While the picture we have painted sounds very rosy, Chichester jewellers are not free from challenges. Difficulties for retailers in the city include the market, which although it increases footfall it does block the front of some stores and the food stalls can create not-so pleasant smells which linger inside the boutiques and ruin the luxury atmosphere.
Chichester jewellers are also facing high business rates, which is a problem for many independent retailers in the UK at the moment.
That being said, upon visiting one thing that really stood out is the confidence of Chichester’s jewellers. While they are not afraid to admit that the high street is a tough place to be at the moment, or to shine a light on areas they could improve on, none of them seemed afraid of the challenges ahead as they all felt secure in what makes them unique and worth visiting.
Q Branch Bespoke Casting
In the heart of Chichester city centre, on South Street, Timothy Roe Fine Jewellery has recently launched a brand new casting company.
Called Q Branch Bespoke Casting, named after a popular James Bond character to reflect the forward thinking nature of the company, the studio offers high quality precious metal casting to members of the UK jewellery trade.
Timothy Roe Fine Jewellery has been doing trade work on an ad hoc basis since about 2008, casting in house since 2007, and 3D printing since 2006, so launching a casting house was a perfect fit for the business.

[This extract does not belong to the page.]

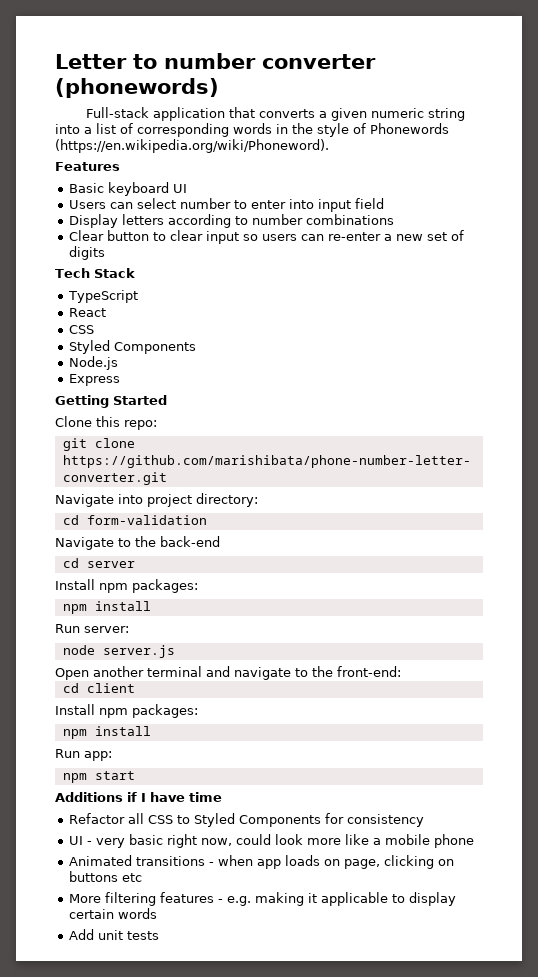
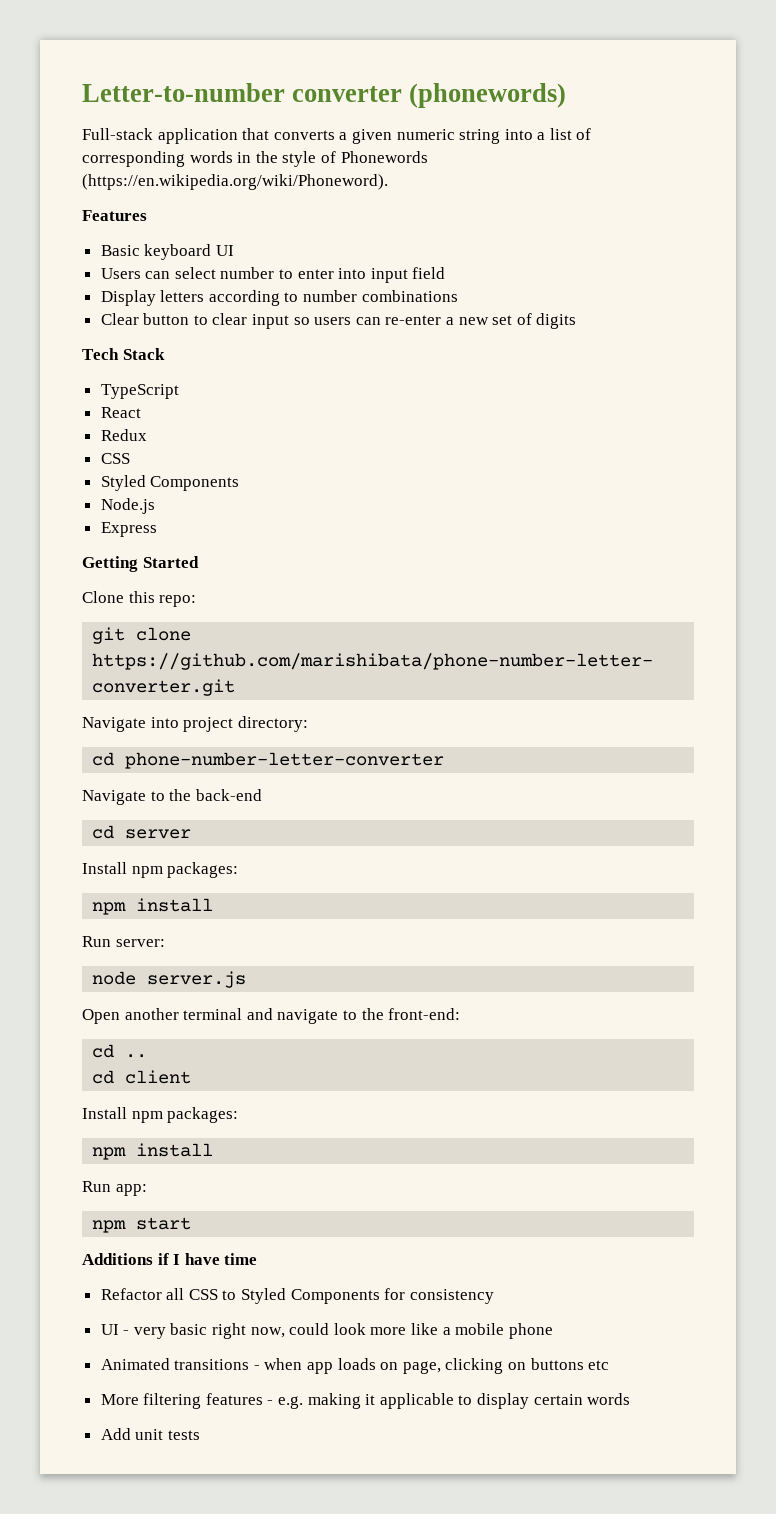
[55,53,256,69] Letter to number -> [82,83,285,102] Letter-to-number
(107, 312) none -> [100,429,147,441] // Redux
[86,515,207,525] form-validation -> [125,752,445,769] phone-number-letter-converter
(401, 671) none -> [92,1044,148,1058] // cd ..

“It is about looking at areas of the business that you can scale up,” explains Q Branch director, Dan Roe. “So casting tends to work better with a larger volume, and we never particularly liked the service we got from any of the casters within the UK. There are people out there doing really good things, but it is about being a bit more helpful and sharing information with people.”
He continues: “It is not just telling someone something hasn’t been done, it is about sharing knowledge, doing an extra cast and staying later if you need to get things done. We want to help people, give them a better service and get them understanding the processes a bit more.”
Workshops, designers, makers, retailers and manufacturers who require high quality precious metal casting can use Q Branch to cast models and waxes in all commercial precious metal alloys, with a special emphasis on platinum and palladium casting. Other services include 3D printing, 3D scanning, mould making and wax injecting.
Utilising the best quality machinery and equipment, Q Branch aims to deliver a friendly and reliable service at competitive prices.
Being from a retail background, Q Branch understands when someone calls up in need of an urgent casting, and being a smaller casting house it is equipped to go the extra mile for clients.
“It’s really about attention to detail,” Roe adds. “Being a small firm we have the time and the team to really look after our clients and offer helpful, friendly advice. When someone needs to talk to us, or they have a question, they can talk to me or the team directly. It won’t just be someone on a desk. We can also offer a quick turnaround.”
As an introductory offer Q Branch is offering free solidscape printing on items being cast in platinum up until the end of July 2017.